Reproduce every line of the entries below word for word, leaving out the pictures.

--- begin ---

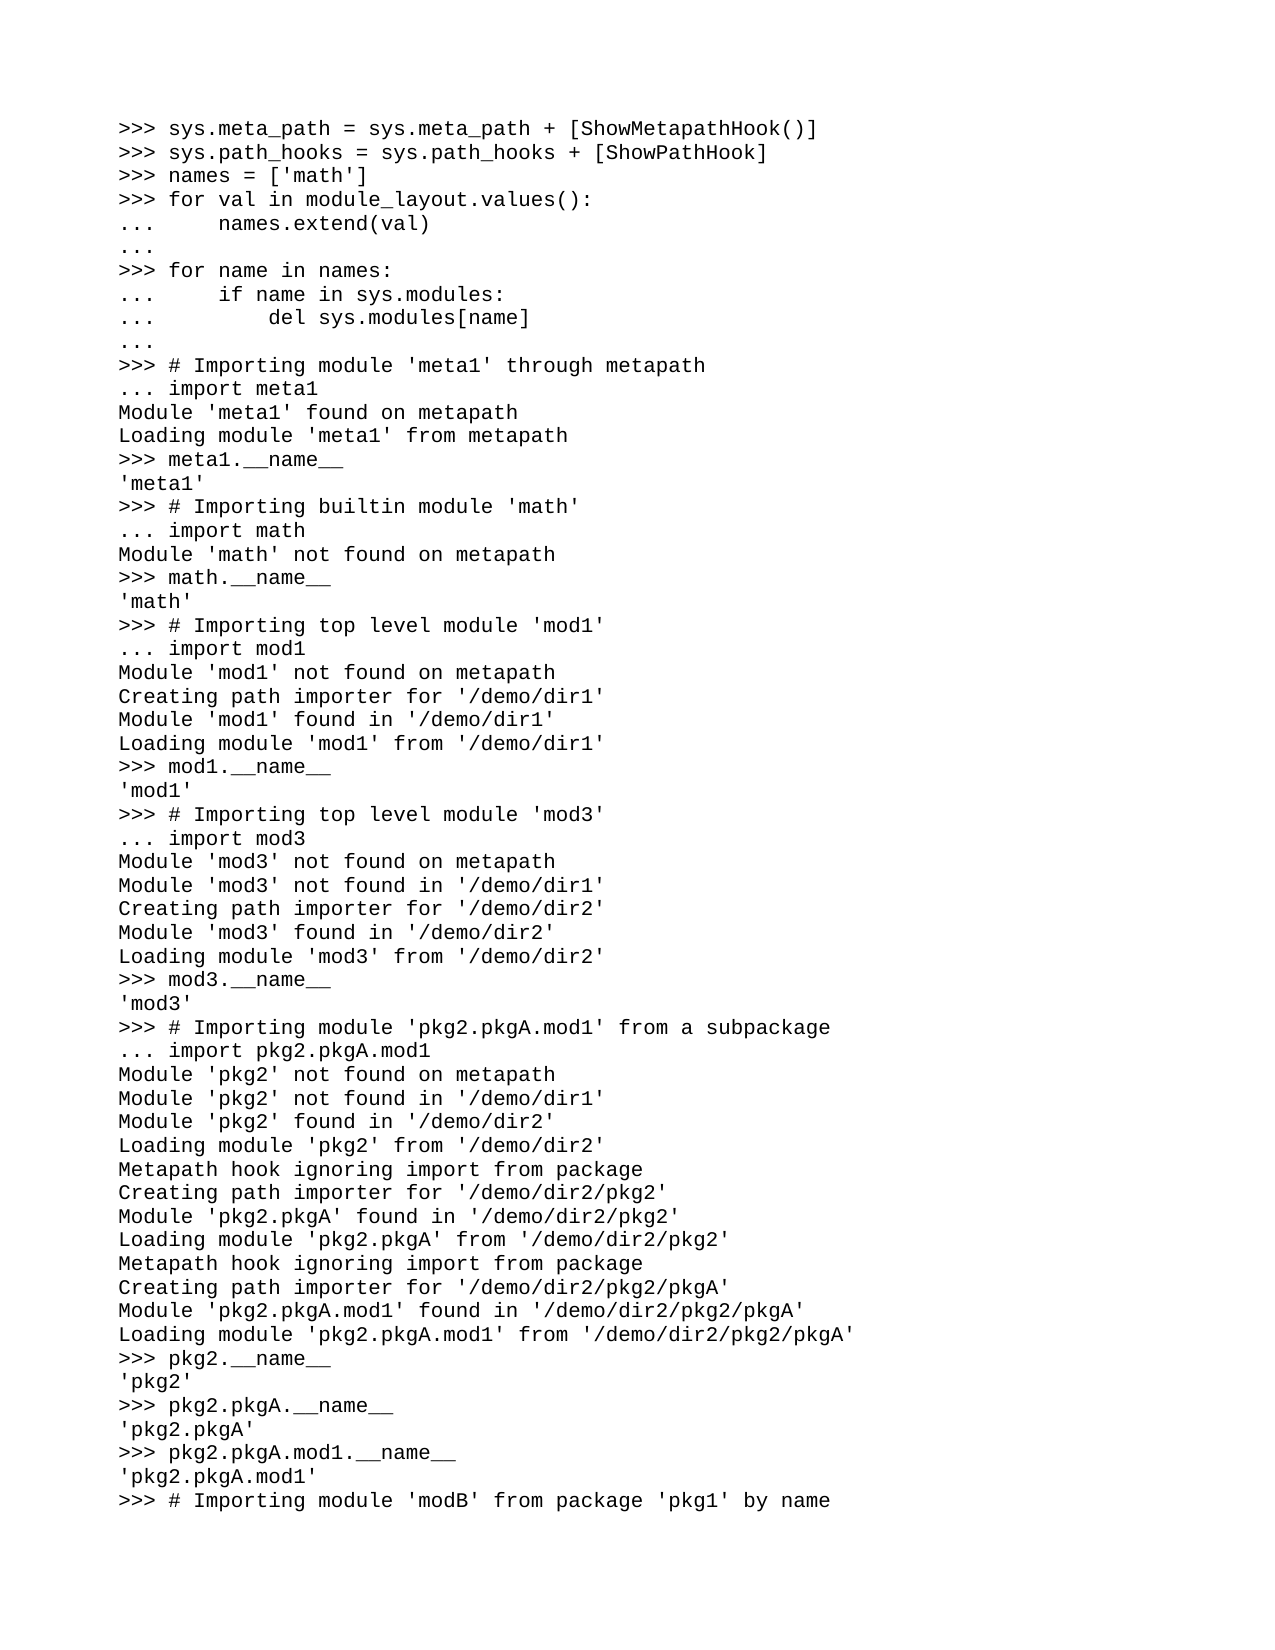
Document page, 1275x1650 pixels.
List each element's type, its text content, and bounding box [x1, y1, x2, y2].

text ... import math [118, 520, 1157, 544]
text >>> # Importing top level module 'mod3' [118, 804, 1157, 827]
text >>> pkg2.pkgA.mod1.__name__ [118, 1442, 1157, 1466]
text 'mod1' [118, 780, 1157, 804]
text Module 'mod3' found in '/demo/dir2' [118, 922, 1157, 946]
text ... [118, 331, 1157, 354]
text 'pkg2.pkgA.mod1' [118, 1466, 1157, 1489]
text Module 'mod3' not found in '/demo/dir1' [118, 875, 1157, 898]
text ... import mod1 [118, 638, 1157, 662]
text Module 'pkg2.pkgA' found in '/demo/dir2/pkg2' [118, 1206, 1157, 1229]
text Module 'pkg2' found in '/demo/dir2' [118, 1111, 1157, 1135]
text ... del sys.modules[name] [118, 307, 1157, 331]
text >>> names = ['math'] [118, 165, 1157, 189]
text ... [118, 236, 1157, 260]
text Module 'pkg2' not found in '/demo/dir1' [118, 1088, 1157, 1111]
text Metapath hook ignoring import from package [118, 1158, 1157, 1182]
text >>> for name in names: [118, 260, 1157, 284]
text 'math' [118, 591, 1157, 615]
text Creating path importer for '/demo/dir2/pkg2/pkgA' [118, 1277, 1157, 1300]
text Loading module 'pkg2' from '/demo/dir2' [118, 1135, 1157, 1158]
text >>> meta1.__name__ [118, 449, 1157, 473]
text >>> mod1.__name__ [118, 757, 1157, 780]
text ... import pkg2.pkgA.mod1 [118, 1040, 1157, 1064]
text >>> pkg2.__name__ [118, 1348, 1157, 1371]
text >>> sys.meta_path = sys.meta_path + [ShowMetapathHook()] [118, 118, 1157, 142]
text Module 'meta1' found on metapath [118, 402, 1157, 426]
text 'pkg2' [118, 1371, 1157, 1395]
text Loading module 'pkg2.pkgA' from '/demo/dir2/pkg2' [118, 1229, 1157, 1253]
text 'pkg2.pkgA' [118, 1419, 1157, 1442]
text >>> math.__name__ [118, 567, 1157, 591]
text Loading module 'meta1' from metapath [118, 426, 1157, 449]
text ... if name in sys.modules: [118, 284, 1157, 307]
text ... import mod3 [118, 827, 1157, 851]
text Loading module 'pkg2.pkgA.mod1' from '/demo/dir2/pkg2/pkgA' [118, 1324, 1157, 1348]
text >>> # Importing top level module 'mod1' [118, 615, 1157, 638]
text >>> # Importing module 'meta1' through metapath [118, 354, 1157, 378]
text Module 'mod1' found in '/demo/dir1' [118, 709, 1157, 733]
text ... names.extend(val) [118, 213, 1157, 236]
text Module 'mod1' not found on metapath [118, 662, 1157, 686]
text ... import meta1 [118, 378, 1157, 402]
text Module 'pkg2.pkgA.mod1' found in '/demo/dir2/pkg2/pkgA' [118, 1300, 1157, 1324]
text >>> # Importing module 'modB' from package 'pkg1' by name [118, 1489, 1157, 1513]
text 'meta1' [118, 473, 1157, 496]
text >>> for val in module_layout.values(): [118, 189, 1157, 213]
text 'mod3' [118, 993, 1157, 1017]
text >>> sys.path_hooks = sys.path_hooks + [ShowPathHook] [118, 142, 1157, 165]
text >>> mod3.__name__ [118, 969, 1157, 993]
text Module 'mod3' not found on metapath [118, 851, 1157, 875]
text Metapath hook ignoring import from package [118, 1253, 1157, 1277]
text Module 'pkg2' not found on metapath [118, 1064, 1157, 1088]
text Module 'math' not found on metapath [118, 544, 1157, 567]
text Loading module 'mod3' from '/demo/dir2' [118, 946, 1157, 969]
text Creating path importer for '/demo/dir2' [118, 898, 1157, 922]
text Creating path importer for '/demo/dir2/pkg2' [118, 1182, 1157, 1206]
text Creating path importer for '/demo/dir1' [118, 686, 1157, 709]
text >>> # Importing builtin module 'math' [118, 496, 1157, 520]
text >>> # Importing module 'pkg2.pkgA.mod1' from a subpackage [118, 1017, 1157, 1040]
text Loading module 'mod1' from '/demo/dir1' [118, 733, 1157, 757]
text >>> pkg2.pkgA.__name__ [118, 1395, 1157, 1419]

--- end ---

Solution ->
Document page, 1275x1650 pixels.
List each element's type, its text content, and bounding box [x1, y1, x2, y2].

text ... import math [118, 520, 1157, 544]
text >>> # Importing top level module 'mod3' [118, 804, 1157, 827]
text >>> pkg2.pkgA.mod1.__name__ [118, 1442, 1157, 1466]
text 'mod1' [118, 780, 1157, 804]
text Module 'mod3' found in '/demo/dir2' [118, 922, 1157, 946]
text ... [118, 331, 1157, 354]
text 'pkg2.pkgA.mod1' [118, 1466, 1157, 1489]
text Module 'mod3' not found in '/demo/dir1' [118, 875, 1157, 898]
text ... import mod1 [118, 638, 1157, 662]
text Module 'pkg2.pkgA' found in '/demo/dir2/pkg2' [118, 1206, 1157, 1229]
text Module 'pkg2' found in '/demo/dir2' [118, 1111, 1157, 1135]
text ... del sys.modules[name] [118, 307, 1157, 331]
text >>> names = ['math'] [118, 165, 1157, 189]
text ... [118, 236, 1157, 260]
text Module 'pkg2' not found in '/demo/dir1' [118, 1088, 1157, 1111]
text Metapath hook ignoring import from package [118, 1158, 1157, 1182]
text >>> for name in names: [118, 260, 1157, 284]
text 'math' [118, 591, 1157, 615]
text Creating path importer for '/demo/dir2/pkg2/pkgA' [118, 1277, 1157, 1300]
text Loading module 'pkg2' from '/demo/dir2' [118, 1135, 1157, 1158]
text >>> meta1.__name__ [118, 449, 1157, 473]
text >>> mod1.__name__ [118, 757, 1157, 780]
text ... import pkg2.pkgA.mod1 [118, 1040, 1157, 1064]
text >>> pkg2.__name__ [118, 1348, 1157, 1371]
text >>> sys.meta_path = sys.meta_path + [ShowMetapathHook()] [118, 118, 1157, 142]
text Module 'meta1' found on metapath [118, 402, 1157, 426]
text 'pkg2' [118, 1371, 1157, 1395]
text Loading module 'pkg2.pkgA' from '/demo/dir2/pkg2' [118, 1229, 1157, 1253]
text 'pkg2.pkgA' [118, 1419, 1157, 1442]
text >>> math.__name__ [118, 567, 1157, 591]
text Loading module 'meta1' from metapath [118, 426, 1157, 449]
text ... if name in sys.modules: [118, 284, 1157, 307]
text ... import mod3 [118, 827, 1157, 851]
text Loading module 'pkg2.pkgA.mod1' from '/demo/dir2/pkg2/pkgA' [118, 1324, 1157, 1348]
text >>> # Importing top level module 'mod1' [118, 615, 1157, 638]
text >>> # Importing module 'meta1' through metapath [118, 354, 1157, 378]
text Module 'mod1' found in '/demo/dir1' [118, 709, 1157, 733]
text ... names.extend(val) [118, 213, 1157, 236]
text Module 'mod1' not found on metapath [118, 662, 1157, 686]
text ... import meta1 [118, 378, 1157, 402]
text Module 'pkg2.pkgA.mod1' found in '/demo/dir2/pkg2/pkgA' [118, 1300, 1157, 1324]
text >>> # Importing module 'modB' from package 'pkg1' by name [118, 1489, 1157, 1513]
text 'meta1' [118, 473, 1157, 496]
text >>> for val in module_layout.values(): [118, 189, 1157, 213]
text 'mod3' [118, 993, 1157, 1017]
text >>> sys.path_hooks = sys.path_hooks + [ShowPathHook] [118, 142, 1157, 165]
text >>> mod3.__name__ [118, 969, 1157, 993]
text Module 'mod3' not found on metapath [118, 851, 1157, 875]
text Metapath hook ignoring import from package [118, 1253, 1157, 1277]
text Module 'pkg2' not found on metapath [118, 1064, 1157, 1088]
text Module 'math' not found on metapath [118, 544, 1157, 567]
text Loading module 'mod3' from '/demo/dir2' [118, 946, 1157, 969]
text Creating path importer for '/demo/dir2' [118, 898, 1157, 922]
text Creating path importer for '/demo/dir2/pkg2' [118, 1182, 1157, 1206]
text Creating path importer for '/demo/dir1' [118, 686, 1157, 709]
text >>> # Importing builtin module 'math' [118, 496, 1157, 520]
text >>> # Importing module 'pkg2.pkgA.mod1' from a subpackage [118, 1017, 1157, 1040]
text Loading module 'mod1' from '/demo/dir1' [118, 733, 1157, 757]
text >>> pkg2.pkgA.__name__ [118, 1395, 1157, 1419]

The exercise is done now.